## START SUPPLIED ENTRIES
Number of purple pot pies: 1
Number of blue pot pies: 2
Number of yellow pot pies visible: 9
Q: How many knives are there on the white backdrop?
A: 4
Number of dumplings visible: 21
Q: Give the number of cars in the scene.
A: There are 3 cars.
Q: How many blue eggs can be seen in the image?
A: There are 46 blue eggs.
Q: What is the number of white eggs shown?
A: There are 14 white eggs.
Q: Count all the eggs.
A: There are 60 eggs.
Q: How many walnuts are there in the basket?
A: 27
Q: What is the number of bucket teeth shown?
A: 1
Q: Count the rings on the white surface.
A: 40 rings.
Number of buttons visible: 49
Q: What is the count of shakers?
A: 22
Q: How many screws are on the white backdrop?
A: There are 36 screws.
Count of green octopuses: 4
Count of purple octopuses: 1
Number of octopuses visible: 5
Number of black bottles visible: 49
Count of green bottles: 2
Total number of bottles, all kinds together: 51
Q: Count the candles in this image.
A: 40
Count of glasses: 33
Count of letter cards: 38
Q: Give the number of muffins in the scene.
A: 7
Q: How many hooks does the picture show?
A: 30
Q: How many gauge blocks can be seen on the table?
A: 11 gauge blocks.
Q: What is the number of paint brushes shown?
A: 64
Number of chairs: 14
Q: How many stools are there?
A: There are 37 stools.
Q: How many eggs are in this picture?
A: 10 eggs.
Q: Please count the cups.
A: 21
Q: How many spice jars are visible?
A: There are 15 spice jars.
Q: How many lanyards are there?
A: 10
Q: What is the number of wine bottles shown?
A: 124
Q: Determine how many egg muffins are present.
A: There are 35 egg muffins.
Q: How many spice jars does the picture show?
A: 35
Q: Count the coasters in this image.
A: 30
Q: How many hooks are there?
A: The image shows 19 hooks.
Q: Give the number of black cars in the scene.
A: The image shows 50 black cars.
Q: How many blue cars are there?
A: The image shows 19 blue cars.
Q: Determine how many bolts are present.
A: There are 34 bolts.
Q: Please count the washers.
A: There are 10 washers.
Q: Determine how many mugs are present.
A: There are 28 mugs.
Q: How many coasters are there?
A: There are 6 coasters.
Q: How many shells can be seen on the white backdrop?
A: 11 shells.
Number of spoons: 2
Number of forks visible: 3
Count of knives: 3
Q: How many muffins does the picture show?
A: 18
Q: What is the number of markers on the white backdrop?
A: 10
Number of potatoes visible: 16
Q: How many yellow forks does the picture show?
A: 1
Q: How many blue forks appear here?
## END SUPPLIED ENTRIES
Reproduce all of the items above word for word, leaving out nothing and changing nothing.

Number of purple pot pies: 1
Number of blue pot pies: 2
Number of yellow pot pies visible: 9
Q: How many knives are there on the white backdrop?
A: 4
Number of dumplings visible: 21
Q: Give the number of cars in the scene.
A: There are 3 cars.
Q: How many blue eggs can be seen in the image?
A: There are 46 blue eggs.
Q: What is the number of white eggs shown?
A: There are 14 white eggs.
Q: Count all the eggs.
A: There are 60 eggs.
Q: How many walnuts are there in the basket?
A: 27
Q: What is the number of bucket teeth shown?
A: 1
Q: Count the rings on the white surface.
A: 40 rings.
Number of buttons visible: 49
Q: What is the count of shakers?
A: 22
Q: How many screws are on the white backdrop?
A: There are 36 screws.
Count of green octopuses: 4
Count of purple octopuses: 1
Number of octopuses visible: 5
Number of black bottles visible: 49
Count of green bottles: 2
Total number of bottles, all kinds together: 51
Q: Count the candles in this image.
A: 40
Count of glasses: 33
Count of letter cards: 38
Q: Give the number of muffins in the scene.
A: 7
Q: How many hooks does the picture show?
A: 30
Q: How many gauge blocks can be seen on the table?
A: 11 gauge blocks.
Q: What is the number of paint brushes shown?
A: 64
Number of chairs: 14
Q: How many stools are there?
A: There are 37 stools.
Q: How many eggs are in this picture?
A: 10 eggs.
Q: Please count the cups.
A: 21
Q: How many spice jars are visible?
A: There are 15 spice jars.
Q: How many lanyards are there?
A: 10
Q: What is the number of wine bottles shown?
A: 124
Q: Determine how many egg muffins are present.
A: There are 35 egg muffins.
Q: How many spice jars does the picture show?
A: 35
Q: Count the coasters in this image.
A: 30
Q: How many hooks are there?
A: The image shows 19 hooks.
Q: Give the number of black cars in the scene.
A: The image shows 50 black cars.
Q: How many blue cars are there?
A: The image shows 19 blue cars.
Q: Determine how many bolts are present.
A: There are 34 bolts.
Q: Please count the washers.
A: There are 10 washers.
Q: Determine how many mugs are present.
A: There are 28 mugs.
Q: How many coasters are there?
A: There are 6 coasters.
Q: How many shells can be seen on the white backdrop?
A: 11 shells.
Number of spoons: 2
Number of forks visible: 3
Count of knives: 3
Q: How many muffins does the picture show?
A: 18
Q: What is the number of markers on the white backdrop?
A: 10
Number of potatoes visible: 16
Q: How many yellow forks does the picture show?
A: 1
Q: How many blue forks appear here?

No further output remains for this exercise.